De la sociologie vers la civilisation de l'amour. Œuvres choisies. T. 1, Idées et politiques sociales, vol. 1
Patrick de LaubierHistoire de la pensée - Recenseur : Pascal Ide
Figure attachante et inédite, Patrick de Laubier (1935-2016) est un sociologue français qui, après avoir obtenu un doctorat en sciences politiques en 1964 sur La grève générale en 1905 (sous-titre : Le mythe français et la réalité russe), a enseigné la sociologie à Genève jusqu’en 2000. Laïc consacré, il se passionne pour l’enseignement social de l’Église et la civilisation de l’amour, qu’il enseigne dans ses innombrables voyages autour du monde, notamment l’URSS, le Brésil et la Chine. Ordonné prêtre par Jean-Paul ii en 2001 et incardiné dans le diocèse de Rome, il est aussi féru de mystique (particulièrement celle de Gabrielle Bossis) et d’eschatologie. La publication des 23 livres que ses amis ont décidé d’éditer reflète ces trois facettes. Le t. 1, qui est sociologique et regroupe les œuvres de jeunesse, se réfracte en 2 forts volumes de plus de 1000 p. chacun. Le vol. 1 regroupe 4 livres parus sur une demi-douzaine d’années : Une alternative sociologique : Aristote-Marx, 11978, 62011 ; Introduction à la sociologie politique, 1983 ; Idées sociales, 1982 ; La politique sociale dans les sociétés industrielles, 11978, 21984.
Nous nous limiterons au 1er ouvrage, le plus connu et le plus réédité.
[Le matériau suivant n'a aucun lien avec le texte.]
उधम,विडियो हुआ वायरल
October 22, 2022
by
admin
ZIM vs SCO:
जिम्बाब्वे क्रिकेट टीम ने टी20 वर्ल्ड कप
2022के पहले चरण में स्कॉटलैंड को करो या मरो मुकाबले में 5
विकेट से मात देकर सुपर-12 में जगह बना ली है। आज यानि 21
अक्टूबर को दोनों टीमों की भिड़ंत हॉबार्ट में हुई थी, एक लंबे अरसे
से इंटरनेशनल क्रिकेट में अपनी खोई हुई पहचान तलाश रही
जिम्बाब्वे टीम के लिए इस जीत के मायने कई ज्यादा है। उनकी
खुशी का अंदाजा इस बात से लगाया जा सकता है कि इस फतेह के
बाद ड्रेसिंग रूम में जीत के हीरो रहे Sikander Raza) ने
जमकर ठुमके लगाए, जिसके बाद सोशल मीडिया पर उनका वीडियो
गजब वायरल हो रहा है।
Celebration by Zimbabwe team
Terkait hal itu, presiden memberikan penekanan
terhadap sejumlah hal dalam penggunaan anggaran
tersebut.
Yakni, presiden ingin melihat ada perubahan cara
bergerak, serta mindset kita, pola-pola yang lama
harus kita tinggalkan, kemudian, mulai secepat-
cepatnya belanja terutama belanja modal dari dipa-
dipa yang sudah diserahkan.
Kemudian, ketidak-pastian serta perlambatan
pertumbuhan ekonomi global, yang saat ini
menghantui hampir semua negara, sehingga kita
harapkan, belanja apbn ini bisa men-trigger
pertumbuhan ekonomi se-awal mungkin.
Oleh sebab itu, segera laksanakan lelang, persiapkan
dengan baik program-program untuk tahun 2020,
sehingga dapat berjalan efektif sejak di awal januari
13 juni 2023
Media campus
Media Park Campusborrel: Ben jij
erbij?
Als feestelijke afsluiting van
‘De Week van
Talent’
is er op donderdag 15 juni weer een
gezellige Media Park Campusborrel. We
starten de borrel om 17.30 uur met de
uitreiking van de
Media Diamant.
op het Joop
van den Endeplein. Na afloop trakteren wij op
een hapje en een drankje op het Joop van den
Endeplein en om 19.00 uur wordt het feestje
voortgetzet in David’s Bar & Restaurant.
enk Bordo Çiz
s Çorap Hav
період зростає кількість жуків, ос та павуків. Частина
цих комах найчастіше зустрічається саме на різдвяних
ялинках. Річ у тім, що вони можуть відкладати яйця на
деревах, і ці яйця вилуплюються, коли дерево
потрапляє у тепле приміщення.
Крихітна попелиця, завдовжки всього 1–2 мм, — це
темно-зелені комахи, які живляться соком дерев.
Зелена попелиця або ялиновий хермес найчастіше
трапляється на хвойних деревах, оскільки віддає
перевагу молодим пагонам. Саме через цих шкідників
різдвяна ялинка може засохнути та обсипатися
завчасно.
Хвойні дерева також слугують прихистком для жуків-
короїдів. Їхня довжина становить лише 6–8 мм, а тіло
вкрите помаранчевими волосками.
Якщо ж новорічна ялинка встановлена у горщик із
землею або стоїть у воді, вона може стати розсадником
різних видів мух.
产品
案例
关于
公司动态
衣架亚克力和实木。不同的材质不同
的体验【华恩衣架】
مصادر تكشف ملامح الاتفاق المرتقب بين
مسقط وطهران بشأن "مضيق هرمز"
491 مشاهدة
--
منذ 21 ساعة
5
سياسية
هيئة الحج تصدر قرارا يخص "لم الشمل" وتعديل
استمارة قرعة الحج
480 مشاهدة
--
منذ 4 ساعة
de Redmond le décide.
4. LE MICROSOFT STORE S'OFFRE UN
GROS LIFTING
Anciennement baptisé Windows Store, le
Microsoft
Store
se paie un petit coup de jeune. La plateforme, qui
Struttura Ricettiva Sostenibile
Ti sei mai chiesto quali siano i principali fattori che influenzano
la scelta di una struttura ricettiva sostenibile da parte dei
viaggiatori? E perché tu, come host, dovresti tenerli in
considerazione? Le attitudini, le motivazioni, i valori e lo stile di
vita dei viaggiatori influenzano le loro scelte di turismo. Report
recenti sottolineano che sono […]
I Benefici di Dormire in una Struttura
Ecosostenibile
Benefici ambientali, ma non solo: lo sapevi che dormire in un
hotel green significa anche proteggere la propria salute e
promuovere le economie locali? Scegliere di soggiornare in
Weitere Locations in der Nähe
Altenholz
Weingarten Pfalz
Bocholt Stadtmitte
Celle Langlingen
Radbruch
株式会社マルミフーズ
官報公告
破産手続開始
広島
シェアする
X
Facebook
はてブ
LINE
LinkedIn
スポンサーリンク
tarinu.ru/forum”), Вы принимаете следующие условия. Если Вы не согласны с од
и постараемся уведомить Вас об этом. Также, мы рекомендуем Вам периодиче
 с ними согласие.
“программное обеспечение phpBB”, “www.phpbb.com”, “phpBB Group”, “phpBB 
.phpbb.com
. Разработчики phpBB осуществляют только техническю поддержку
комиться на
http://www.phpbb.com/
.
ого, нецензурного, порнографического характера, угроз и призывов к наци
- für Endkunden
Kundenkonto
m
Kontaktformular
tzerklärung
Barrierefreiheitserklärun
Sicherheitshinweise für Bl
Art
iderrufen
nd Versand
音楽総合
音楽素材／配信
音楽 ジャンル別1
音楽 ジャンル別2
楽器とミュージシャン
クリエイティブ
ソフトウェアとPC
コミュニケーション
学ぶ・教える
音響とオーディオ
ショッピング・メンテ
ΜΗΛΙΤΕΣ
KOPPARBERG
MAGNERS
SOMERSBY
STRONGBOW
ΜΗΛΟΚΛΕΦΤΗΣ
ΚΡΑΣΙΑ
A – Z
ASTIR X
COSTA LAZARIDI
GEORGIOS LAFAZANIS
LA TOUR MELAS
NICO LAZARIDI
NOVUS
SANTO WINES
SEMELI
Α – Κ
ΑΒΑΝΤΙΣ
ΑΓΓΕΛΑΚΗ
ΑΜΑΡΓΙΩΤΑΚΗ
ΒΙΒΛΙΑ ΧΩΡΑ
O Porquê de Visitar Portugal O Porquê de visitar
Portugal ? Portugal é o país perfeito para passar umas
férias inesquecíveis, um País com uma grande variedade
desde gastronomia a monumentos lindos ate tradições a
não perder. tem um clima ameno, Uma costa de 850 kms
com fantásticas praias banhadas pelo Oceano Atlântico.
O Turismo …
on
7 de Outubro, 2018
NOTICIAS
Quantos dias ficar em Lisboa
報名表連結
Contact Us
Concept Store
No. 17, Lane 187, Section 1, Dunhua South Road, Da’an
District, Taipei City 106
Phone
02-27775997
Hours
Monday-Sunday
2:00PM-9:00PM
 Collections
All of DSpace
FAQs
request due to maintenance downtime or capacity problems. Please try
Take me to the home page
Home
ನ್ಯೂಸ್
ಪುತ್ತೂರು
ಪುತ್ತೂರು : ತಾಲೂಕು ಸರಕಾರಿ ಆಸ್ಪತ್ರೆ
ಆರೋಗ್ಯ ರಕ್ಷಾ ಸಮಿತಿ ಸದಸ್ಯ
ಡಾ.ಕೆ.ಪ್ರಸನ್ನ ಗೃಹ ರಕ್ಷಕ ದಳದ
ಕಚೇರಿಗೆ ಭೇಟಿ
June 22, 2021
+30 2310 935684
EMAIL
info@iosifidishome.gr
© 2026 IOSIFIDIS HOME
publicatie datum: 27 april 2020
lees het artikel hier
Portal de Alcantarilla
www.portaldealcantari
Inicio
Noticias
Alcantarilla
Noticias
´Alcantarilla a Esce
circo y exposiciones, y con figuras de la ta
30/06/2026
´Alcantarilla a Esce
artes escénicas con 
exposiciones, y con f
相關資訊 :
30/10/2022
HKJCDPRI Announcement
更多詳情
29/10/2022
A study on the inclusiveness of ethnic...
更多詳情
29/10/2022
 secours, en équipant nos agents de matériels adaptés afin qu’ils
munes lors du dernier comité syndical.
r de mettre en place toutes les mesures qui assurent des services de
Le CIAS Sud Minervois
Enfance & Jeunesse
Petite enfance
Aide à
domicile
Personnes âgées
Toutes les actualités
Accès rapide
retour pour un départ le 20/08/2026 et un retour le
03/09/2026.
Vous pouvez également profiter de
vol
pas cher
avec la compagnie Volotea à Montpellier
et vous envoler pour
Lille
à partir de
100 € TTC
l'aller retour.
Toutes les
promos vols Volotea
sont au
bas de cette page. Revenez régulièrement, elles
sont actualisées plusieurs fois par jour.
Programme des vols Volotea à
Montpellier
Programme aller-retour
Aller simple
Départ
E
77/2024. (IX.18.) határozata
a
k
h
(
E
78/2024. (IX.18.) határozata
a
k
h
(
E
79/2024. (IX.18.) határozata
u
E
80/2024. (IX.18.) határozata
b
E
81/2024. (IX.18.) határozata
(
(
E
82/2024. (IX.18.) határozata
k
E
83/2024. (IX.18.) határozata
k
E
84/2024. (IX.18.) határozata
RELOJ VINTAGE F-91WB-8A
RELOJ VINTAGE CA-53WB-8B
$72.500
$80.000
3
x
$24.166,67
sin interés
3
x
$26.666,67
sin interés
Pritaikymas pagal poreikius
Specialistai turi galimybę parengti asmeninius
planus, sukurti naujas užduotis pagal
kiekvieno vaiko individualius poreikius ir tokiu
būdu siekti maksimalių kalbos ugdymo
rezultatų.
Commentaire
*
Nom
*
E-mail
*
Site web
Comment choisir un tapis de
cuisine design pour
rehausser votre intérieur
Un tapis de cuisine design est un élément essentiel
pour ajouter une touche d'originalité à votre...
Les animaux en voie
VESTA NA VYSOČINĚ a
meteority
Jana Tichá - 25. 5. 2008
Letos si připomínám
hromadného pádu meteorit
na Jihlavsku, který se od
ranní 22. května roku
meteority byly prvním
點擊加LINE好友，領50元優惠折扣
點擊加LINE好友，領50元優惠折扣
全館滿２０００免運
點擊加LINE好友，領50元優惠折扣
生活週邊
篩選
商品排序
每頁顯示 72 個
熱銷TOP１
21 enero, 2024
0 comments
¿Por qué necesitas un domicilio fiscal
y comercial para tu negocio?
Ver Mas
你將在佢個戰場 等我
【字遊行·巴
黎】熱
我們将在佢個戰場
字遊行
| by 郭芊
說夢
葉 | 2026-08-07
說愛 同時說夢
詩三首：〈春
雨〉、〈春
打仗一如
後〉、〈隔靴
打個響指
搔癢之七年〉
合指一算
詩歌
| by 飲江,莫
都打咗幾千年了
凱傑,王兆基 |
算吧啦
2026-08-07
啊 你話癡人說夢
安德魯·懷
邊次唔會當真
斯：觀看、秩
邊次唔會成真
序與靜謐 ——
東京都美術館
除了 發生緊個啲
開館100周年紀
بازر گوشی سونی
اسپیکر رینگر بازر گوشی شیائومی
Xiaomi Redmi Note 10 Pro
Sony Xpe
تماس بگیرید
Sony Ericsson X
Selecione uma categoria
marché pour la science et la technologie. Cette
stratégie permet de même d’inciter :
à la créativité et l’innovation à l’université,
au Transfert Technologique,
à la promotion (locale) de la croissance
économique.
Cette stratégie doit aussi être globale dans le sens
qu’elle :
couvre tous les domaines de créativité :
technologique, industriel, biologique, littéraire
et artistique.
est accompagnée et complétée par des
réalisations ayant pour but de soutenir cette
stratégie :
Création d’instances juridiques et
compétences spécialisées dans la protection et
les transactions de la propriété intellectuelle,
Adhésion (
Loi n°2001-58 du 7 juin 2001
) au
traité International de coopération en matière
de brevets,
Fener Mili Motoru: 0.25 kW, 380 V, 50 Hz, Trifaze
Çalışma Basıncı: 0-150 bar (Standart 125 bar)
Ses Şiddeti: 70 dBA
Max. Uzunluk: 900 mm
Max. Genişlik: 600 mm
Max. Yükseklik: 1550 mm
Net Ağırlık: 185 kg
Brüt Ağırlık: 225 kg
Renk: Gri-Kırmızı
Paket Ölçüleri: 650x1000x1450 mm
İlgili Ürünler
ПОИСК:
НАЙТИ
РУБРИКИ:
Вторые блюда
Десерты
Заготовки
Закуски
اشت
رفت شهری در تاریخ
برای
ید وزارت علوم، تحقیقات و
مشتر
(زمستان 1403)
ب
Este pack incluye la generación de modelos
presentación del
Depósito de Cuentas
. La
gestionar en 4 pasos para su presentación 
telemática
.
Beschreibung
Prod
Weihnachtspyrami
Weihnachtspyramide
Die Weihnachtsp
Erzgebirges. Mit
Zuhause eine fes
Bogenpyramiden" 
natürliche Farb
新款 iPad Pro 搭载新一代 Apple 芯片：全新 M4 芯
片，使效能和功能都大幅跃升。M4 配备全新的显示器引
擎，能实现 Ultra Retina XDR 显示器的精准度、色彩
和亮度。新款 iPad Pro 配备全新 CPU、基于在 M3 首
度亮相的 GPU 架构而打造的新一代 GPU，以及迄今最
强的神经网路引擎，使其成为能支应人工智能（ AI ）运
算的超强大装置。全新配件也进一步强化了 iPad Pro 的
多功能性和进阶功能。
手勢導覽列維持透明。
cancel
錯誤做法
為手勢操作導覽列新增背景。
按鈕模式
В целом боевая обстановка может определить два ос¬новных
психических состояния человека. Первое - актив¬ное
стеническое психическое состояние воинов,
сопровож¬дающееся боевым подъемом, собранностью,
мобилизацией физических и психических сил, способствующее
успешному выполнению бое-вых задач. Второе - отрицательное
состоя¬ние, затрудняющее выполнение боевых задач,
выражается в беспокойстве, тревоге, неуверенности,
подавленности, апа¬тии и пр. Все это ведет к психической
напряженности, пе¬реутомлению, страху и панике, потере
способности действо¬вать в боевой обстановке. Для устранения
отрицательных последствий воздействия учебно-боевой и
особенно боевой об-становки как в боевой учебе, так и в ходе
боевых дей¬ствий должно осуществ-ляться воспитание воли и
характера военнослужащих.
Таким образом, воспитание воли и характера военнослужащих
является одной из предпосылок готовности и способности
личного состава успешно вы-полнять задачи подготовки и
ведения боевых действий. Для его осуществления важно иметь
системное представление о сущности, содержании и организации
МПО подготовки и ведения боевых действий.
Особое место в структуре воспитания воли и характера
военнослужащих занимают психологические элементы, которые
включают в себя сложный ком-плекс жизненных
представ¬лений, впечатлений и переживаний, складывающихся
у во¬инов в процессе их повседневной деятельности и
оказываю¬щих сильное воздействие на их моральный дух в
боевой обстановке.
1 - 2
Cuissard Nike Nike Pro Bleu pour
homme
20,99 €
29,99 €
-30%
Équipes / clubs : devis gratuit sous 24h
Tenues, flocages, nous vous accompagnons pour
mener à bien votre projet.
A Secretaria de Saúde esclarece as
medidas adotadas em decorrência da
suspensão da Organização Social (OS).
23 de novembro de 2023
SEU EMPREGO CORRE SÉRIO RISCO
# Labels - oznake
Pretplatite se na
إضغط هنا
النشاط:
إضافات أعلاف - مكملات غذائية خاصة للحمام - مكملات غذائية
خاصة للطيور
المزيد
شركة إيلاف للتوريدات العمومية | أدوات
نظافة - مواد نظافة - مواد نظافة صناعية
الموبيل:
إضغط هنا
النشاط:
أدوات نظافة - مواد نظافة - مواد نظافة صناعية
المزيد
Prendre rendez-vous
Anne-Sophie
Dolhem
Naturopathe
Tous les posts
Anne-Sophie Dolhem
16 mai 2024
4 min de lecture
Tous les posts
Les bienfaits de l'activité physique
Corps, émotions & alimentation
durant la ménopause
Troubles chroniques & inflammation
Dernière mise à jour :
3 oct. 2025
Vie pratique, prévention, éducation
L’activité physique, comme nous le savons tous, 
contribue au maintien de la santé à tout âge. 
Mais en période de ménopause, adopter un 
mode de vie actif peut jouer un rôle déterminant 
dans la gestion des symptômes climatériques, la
Il donne aussi le ton à tous ses autres livres sociologiques et en exprime la perspective profondément originale. D’un mot, il oppose l’économie et la sociologie contemporaines, aussi bien celles de Marx (le socialisme) que celles du libéralisme, qui, pour devenir des sciences, se sont dérégulées éthiquement, à la sociologie aristotélicienne qui, elle, est subordonnée à la politique et à l’éthique, au nom de l’architectonnisme du savoir. Loin de prôner un retour passéiste au Stagirite, l’A. plaide pour une intégration tout en respectant l’autonomie des disciplines, à partir de la distinction des 4 causes : en choisissant la seule perspective économique, socialisme et libéralisme privilégient causes matérielle et efficiente ; en mesurant le fait social à sa dimension éthico-politique, donc la recherche du bien-vivre vertueux, l’A. prend en compte causes formelle et finale, intégrant autant la société (dissoute dans l’individu par le libéralisme) que l’individu ou, mieux, la personne (dissoute dans le tout par les communismes marxiste et déjà platonicien). Un gros ouvrage roboratif, informé, mais toujours très accessible de lecture.